Just nach diesem Machtkampf verkündet Markus Söder auf einer CSU-Klausur, und zwar ohne vorher mit Richterinnen oder Richtern gesprochen zu haben, dass der gesamte VGH von München – wo er vor 150 Jahren von König Ludwig in der Ludwigstraße angesiedelt worden ist – nach Ansbach verlagert wird. Er soll also komplett nach Ansbach. Das alles fand ohne Rücksprache, ohne Gespräche, ohne Beratungen statt. Aus den Reihen der Verwaltungsrichterinnen und Verwaltungsrichtern wurde es dann auch als das bezeichnet, was es war: der Versuch der Unterwerfung des Gerichts unter eine Machtgeste des Regierungschefs.

(Lachen)

Gerade diese Art der Verkündungspolitik à la Söder – in diesem Fall eines grantigen Söders –, ohne die Gerichte einzubinden, ist eine Art und Weise, wie man mit der dritten Gewalt nicht umgeht. Das gilt insbesondere dann, wenn es sich um das Gericht handelt, das originär dafür zuständig ist, die Staatsregierung und den Ministerpräsidenten zu kontrollieren. Aufgrund dieser Ankündigung gab es dann auch einen Brief der Vorsitzenden des Verbandes der Bayerischen Verwaltungsrichter und Verwaltungsrichterinnen an den Ministerpräsidenten. Er ist bis heute unbeantwortet. Ist das der neue Stil des Markus Söder?
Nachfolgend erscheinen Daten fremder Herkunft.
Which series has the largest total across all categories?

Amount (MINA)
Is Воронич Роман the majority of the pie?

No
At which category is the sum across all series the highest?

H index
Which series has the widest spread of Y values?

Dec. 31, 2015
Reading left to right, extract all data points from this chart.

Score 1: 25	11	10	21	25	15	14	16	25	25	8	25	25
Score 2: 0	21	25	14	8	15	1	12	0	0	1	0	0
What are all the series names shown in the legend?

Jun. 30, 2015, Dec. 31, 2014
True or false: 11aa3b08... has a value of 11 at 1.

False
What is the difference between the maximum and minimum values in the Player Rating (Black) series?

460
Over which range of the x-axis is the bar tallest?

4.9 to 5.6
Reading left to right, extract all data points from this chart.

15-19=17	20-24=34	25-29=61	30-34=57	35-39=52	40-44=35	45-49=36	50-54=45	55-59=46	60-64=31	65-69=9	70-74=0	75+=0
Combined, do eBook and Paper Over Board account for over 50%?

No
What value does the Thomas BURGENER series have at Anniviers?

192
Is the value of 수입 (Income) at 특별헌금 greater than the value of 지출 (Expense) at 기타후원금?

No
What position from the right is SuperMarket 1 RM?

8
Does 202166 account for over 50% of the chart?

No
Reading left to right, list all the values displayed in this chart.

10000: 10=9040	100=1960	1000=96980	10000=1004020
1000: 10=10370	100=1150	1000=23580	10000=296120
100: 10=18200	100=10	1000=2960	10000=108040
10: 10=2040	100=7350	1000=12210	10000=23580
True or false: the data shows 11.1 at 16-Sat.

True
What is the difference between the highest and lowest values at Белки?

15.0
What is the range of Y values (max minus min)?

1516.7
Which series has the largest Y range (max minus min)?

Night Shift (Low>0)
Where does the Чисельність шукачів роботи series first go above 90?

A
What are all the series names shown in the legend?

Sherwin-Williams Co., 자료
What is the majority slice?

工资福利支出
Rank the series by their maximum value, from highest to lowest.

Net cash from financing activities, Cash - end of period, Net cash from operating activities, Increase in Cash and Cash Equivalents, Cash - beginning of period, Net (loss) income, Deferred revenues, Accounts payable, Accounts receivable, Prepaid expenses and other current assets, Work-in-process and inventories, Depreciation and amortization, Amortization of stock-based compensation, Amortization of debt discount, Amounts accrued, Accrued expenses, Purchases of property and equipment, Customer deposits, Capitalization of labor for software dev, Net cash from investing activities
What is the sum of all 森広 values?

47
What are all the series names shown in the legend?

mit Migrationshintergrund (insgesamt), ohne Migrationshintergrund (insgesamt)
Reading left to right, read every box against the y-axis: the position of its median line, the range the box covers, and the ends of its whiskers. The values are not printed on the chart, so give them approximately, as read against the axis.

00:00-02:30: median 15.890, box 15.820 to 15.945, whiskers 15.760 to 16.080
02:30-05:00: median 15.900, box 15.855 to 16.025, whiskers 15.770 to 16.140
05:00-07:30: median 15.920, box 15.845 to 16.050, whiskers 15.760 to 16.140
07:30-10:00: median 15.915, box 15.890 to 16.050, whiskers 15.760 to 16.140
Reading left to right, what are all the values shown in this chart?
Im Nachhinein wurde das auf unterer Ebene alles wieder eingefangen. Es wurde wieder in Bahnen gelenkt, zerstörtes Porzellan wurde wieder gekittet. Auf den untergeordneten Ebenen funktioniert die bayerische Verwaltung nämlich sehr gut.

Der VGH und das Präsidium sind eingebunden worden. Der Plan ist so zurechtgestutzt worden, dass er gut wird. Der VGH wird nicht mehr komplett verlagert, sondern es sind nur noch zwei Senate. Am Ende ist das ein guter Entwurf geworden. Wir GRÜNEN werden ihn in den Ausschüssen wohlwollend prüfen. Ich plädiere aber mit Nachdruck dafür, dass wir in Zukunft eine Staatsregierung haben, die wieder zu einem angemessenen und respektvollen Umgang mit den Gerichten zurückkehrt.